Michelle Threndyle is selling cards with seasonal artwork.

She found Lucy, a mix of black Lab, German shepherd and border collie, at a shelter in Owen Sound.

“I looked at her, and I looked at the breed, and I thought, ‘You know what, I’m going to take a chance on this one,” Threndyle said.

“My trainer said she’s an exceptional dog.”

Starting with lessons for home, Lucy graduated to public places such as streets and shops, where she helps Threndyle identify what’s going on beside and behind her.

Lucy just finished three weeks of training for restaurants and cafés, where Colavecchia said it’s important for her to lie under their table so she won’t trip anyone.

“The best compliment that can be made is that she lies under the table for two or three hours, we get up to leave and people say, ‘Oh wow, I didn’t notice the dog was there,’” Colavecchia said. “We get that all the time.”

Lucy is weeks away from her full certification exam in January, and she seems on track to pass.

“As soon as she puts that service vest on, she’s a different dog,” said Colavecchia. Birds, squirrels, even Kippendavie rabbits don’t seem to faze her, although flies still steal her attention on occasion.

Most shops owners are receptive to Lucy, though a few have questioned why Threndyle needs the dog when they can see her lip reading.
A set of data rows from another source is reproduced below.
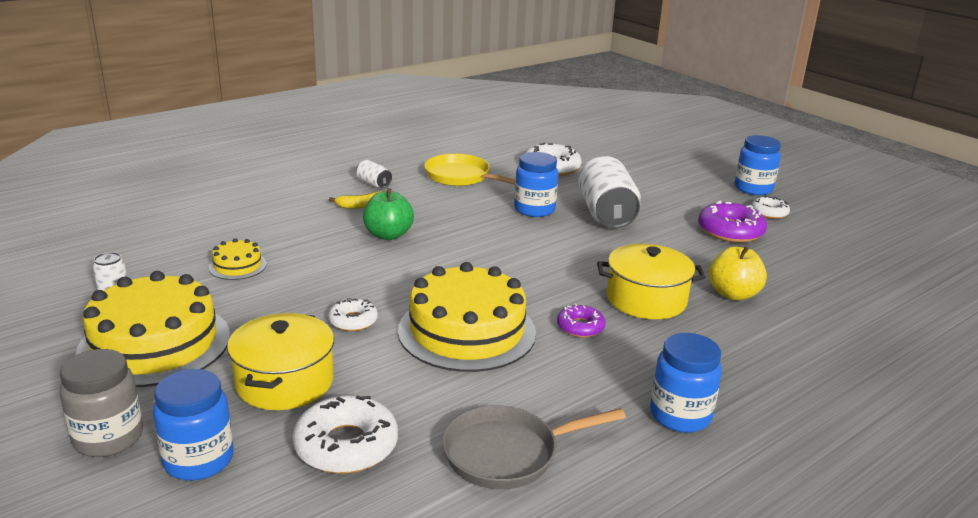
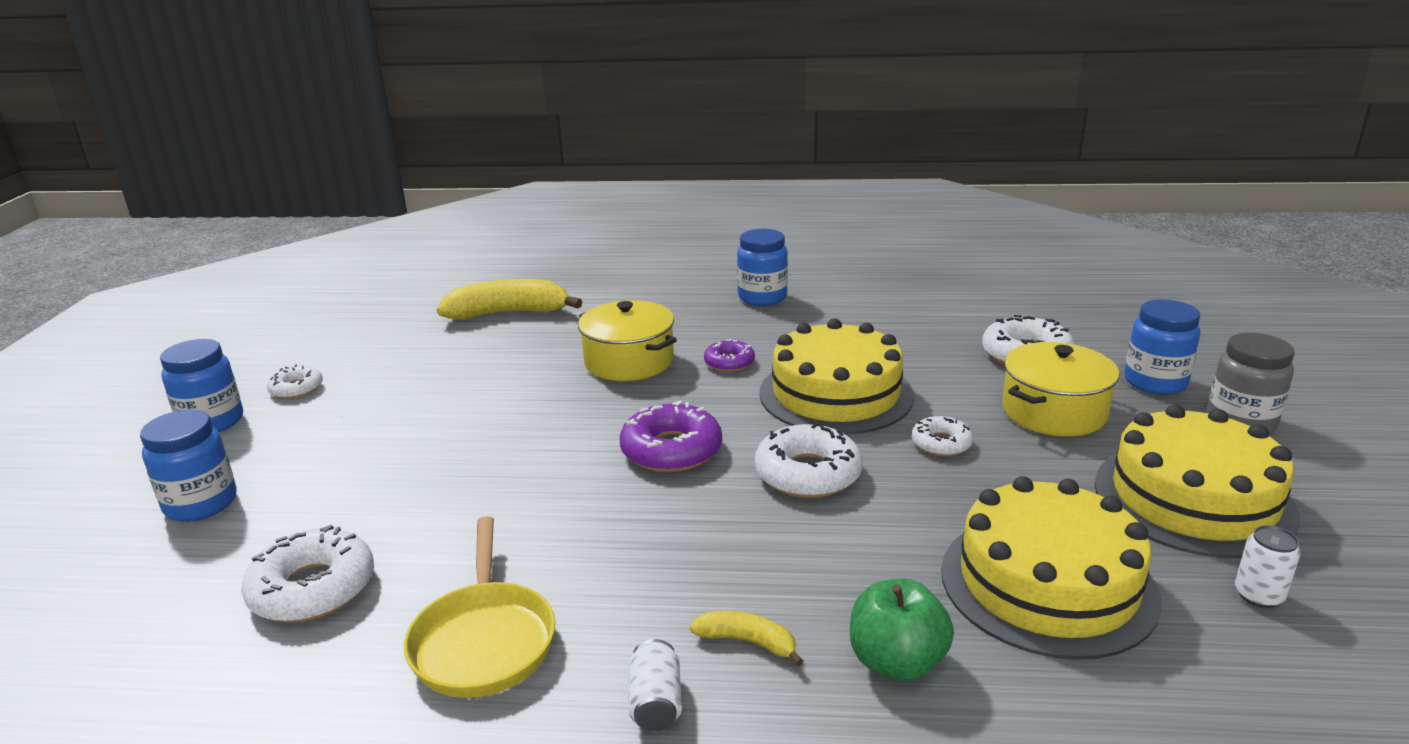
camera: 135 degrees left, 0 degrees up
yellow cake [209,238,267,280] -> yellow cake [941,476,1161,660], size x2.21
green apple [363,188,414,240] -> green apple moved to [850,578,954,681]
grey pan [442,406,626,489] -> none
blue jar [514,152,558,217] -> blue jar moved to [140,410,237,522]
white can [578,156,641,228] -> none
purple donut [698,201,767,243] -> purple donut moved to [620,401,722,472]
yellow apple [709,246,767,300] -> none
none -> yellow banana [437,279,582,319]
none -> white donut [754,422,863,498]

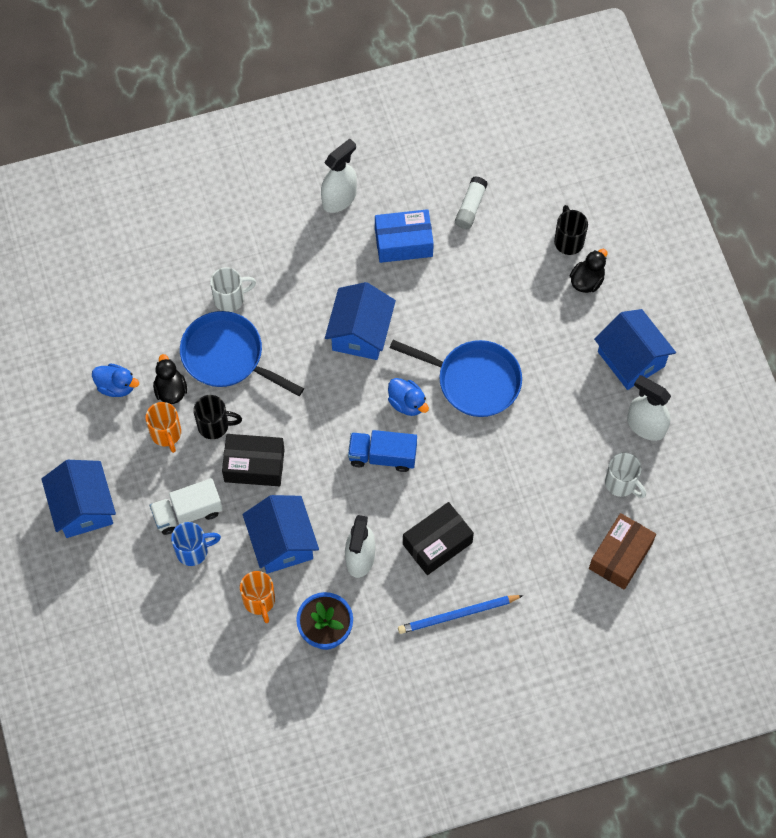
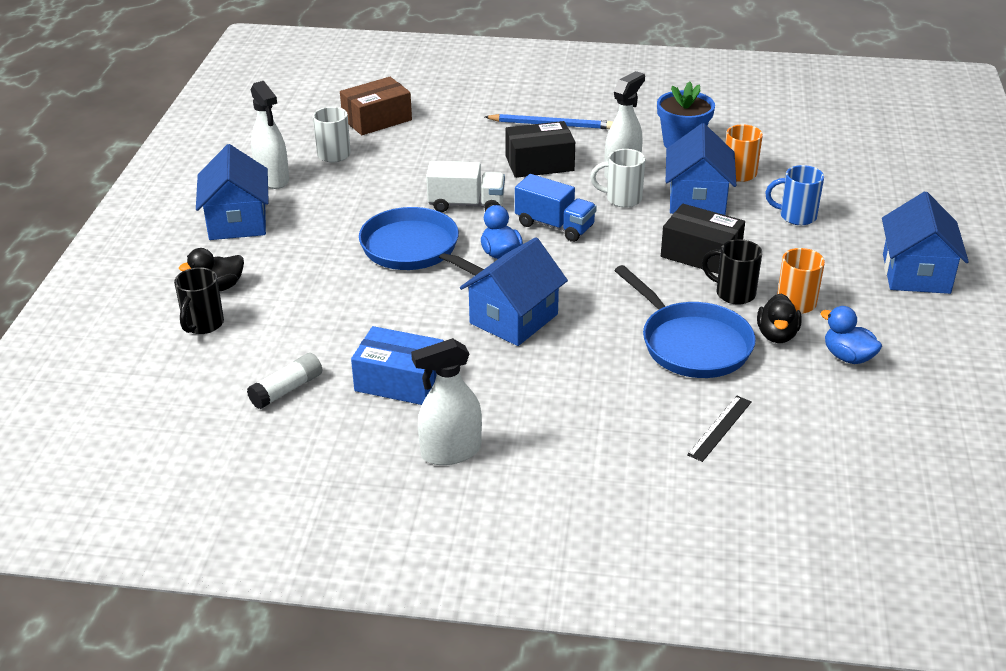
camera: 155 degrees left, 30 degrees down
white truck [150,478,222,535] -> white truck moved to [426,161,505,212]
white mug [210,267,256,312] -> white mug moved to [590,149,645,208]
none -> black ruler [687,396,752,462]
Colavecchia said it’s a matter of explaining all a hearing dog can do – picking up unheard sounds, alerting Threndyle to danger, helping her relax in a crowd.

“I think people need to be aware there are different kinds of service dogs,” Threndyle said.

Hanging on Threndyle’s living room wall is a painting she did a while ago, when she feeling frustrated and unfocused. It shows the Tree of Life, and a Celtic symbol for mind, body and spirit.

But the canvas also shows seams where Threndyle once ripped it apart. A friend challenged her to put it back together, and make the seams part of the piece.

“It’s the idea that we are all very fractured people,” she said. “We can come part, but we can also heal.”